The London-based Klezmer Education Symposium has selected Adrianne Greenbaum to be part of the core faculty for the first international online forum that will take place over two days focusing on varied and unique teaching methods for the folk genre.

Although Adrianne Greenbaum teaches flute and chamber ensembles, two of her recent klezmer compositions were featured in the international scene this past month. One, a Life Cycle suite called “Lebn” (Life) won a top position as a 2020 finalist, performed and aired on YouTube in the Brazilian Klezmer and Yiddish Festival (“Kleztival”) and her composition “Al Hanisim” was selected for a special radio program in Krakow, Poland. 

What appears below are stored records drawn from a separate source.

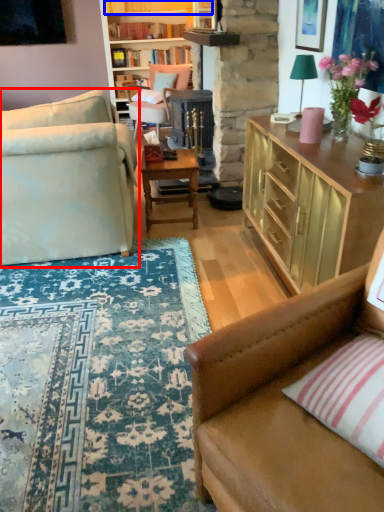
Question: Which object is further to the camera taking this photo, studio couch (highlighted by a red box) or book (highlighted by a blue box)?

Choices:
 (A) studio couch
 (B) book

Answer: (B)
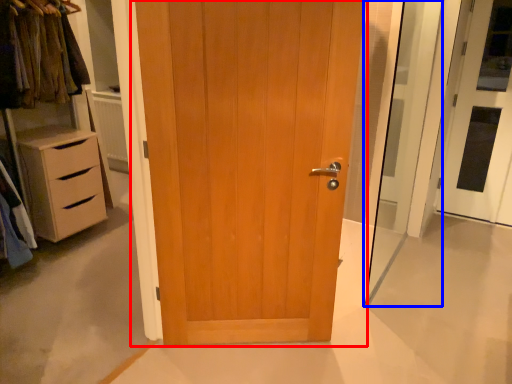
Question: Which point is further to the camera, door (highlighted by a red box) or screen door (highlighted by a blue box)?

Choices:
 (A) door
 (B) screen door

Answer: (B)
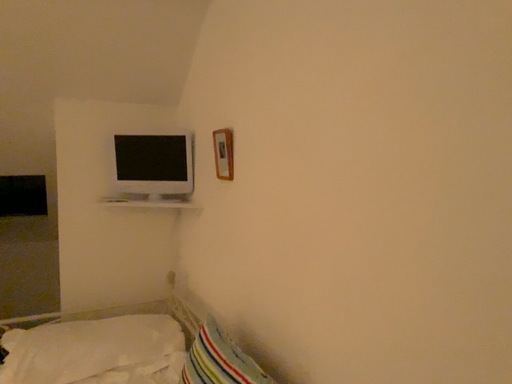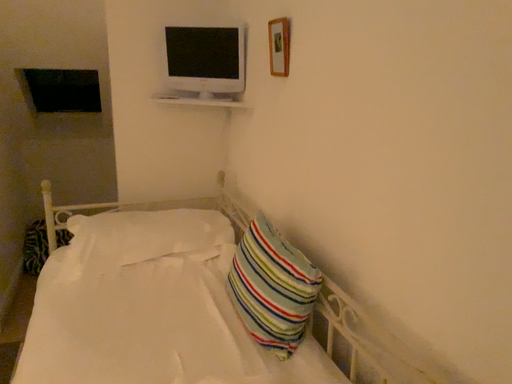
Question: How did the camera likely rotate when shooting the video?

Choices:
 (A) rotated upward
 (B) rotated downward

Answer: (B)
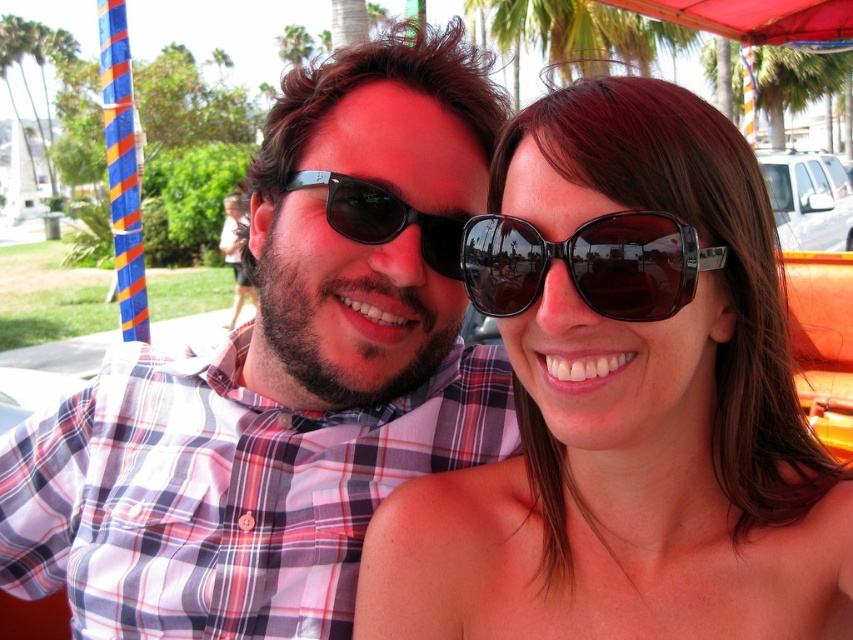
You are holding a camera and want to focus on the point at coordinates point (520,243). The camera has a depth sensor that can measure distances up to 30 inches. Will the point be within the sensor range?

The distance of point (520,243) from camera is 28.40 inches, which is within the sensor range of up to 30 inches. Yes, the point will be within the sensor range.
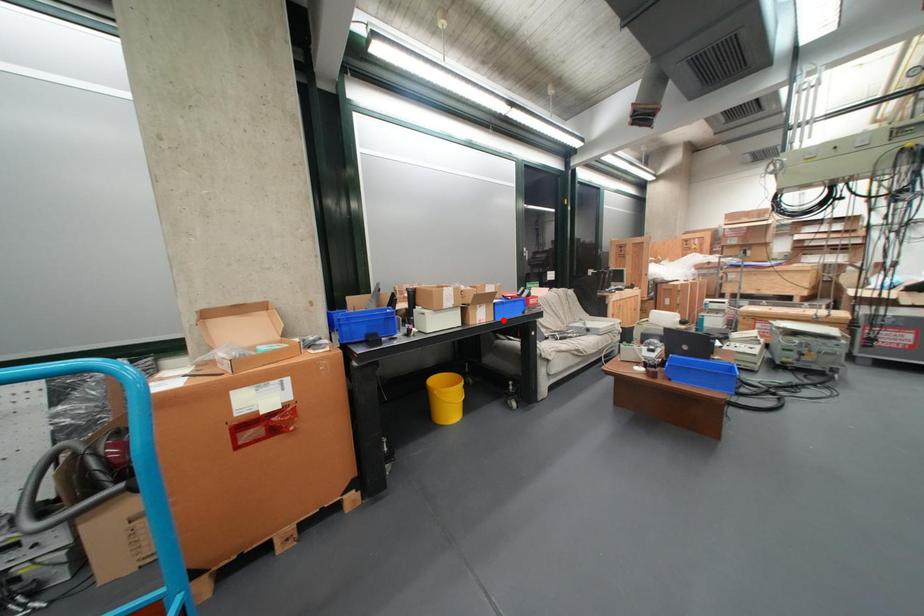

Was one of few North American klezmer musicians performing and giving workshops in The London International Klezmer Festival and the sole “distant” performer for her adopted home of Scotland for their Jewish Community (ScoJac) event.

Invited to speak at the American Folklore Society in Baltimore Maryland as a leading woman in the field of klezmer. Her requested topic was “Women in Klezmer”, the issues that surround the history of squelching women’s presence throughout history, and current projects that promote women’s leadership in the genre.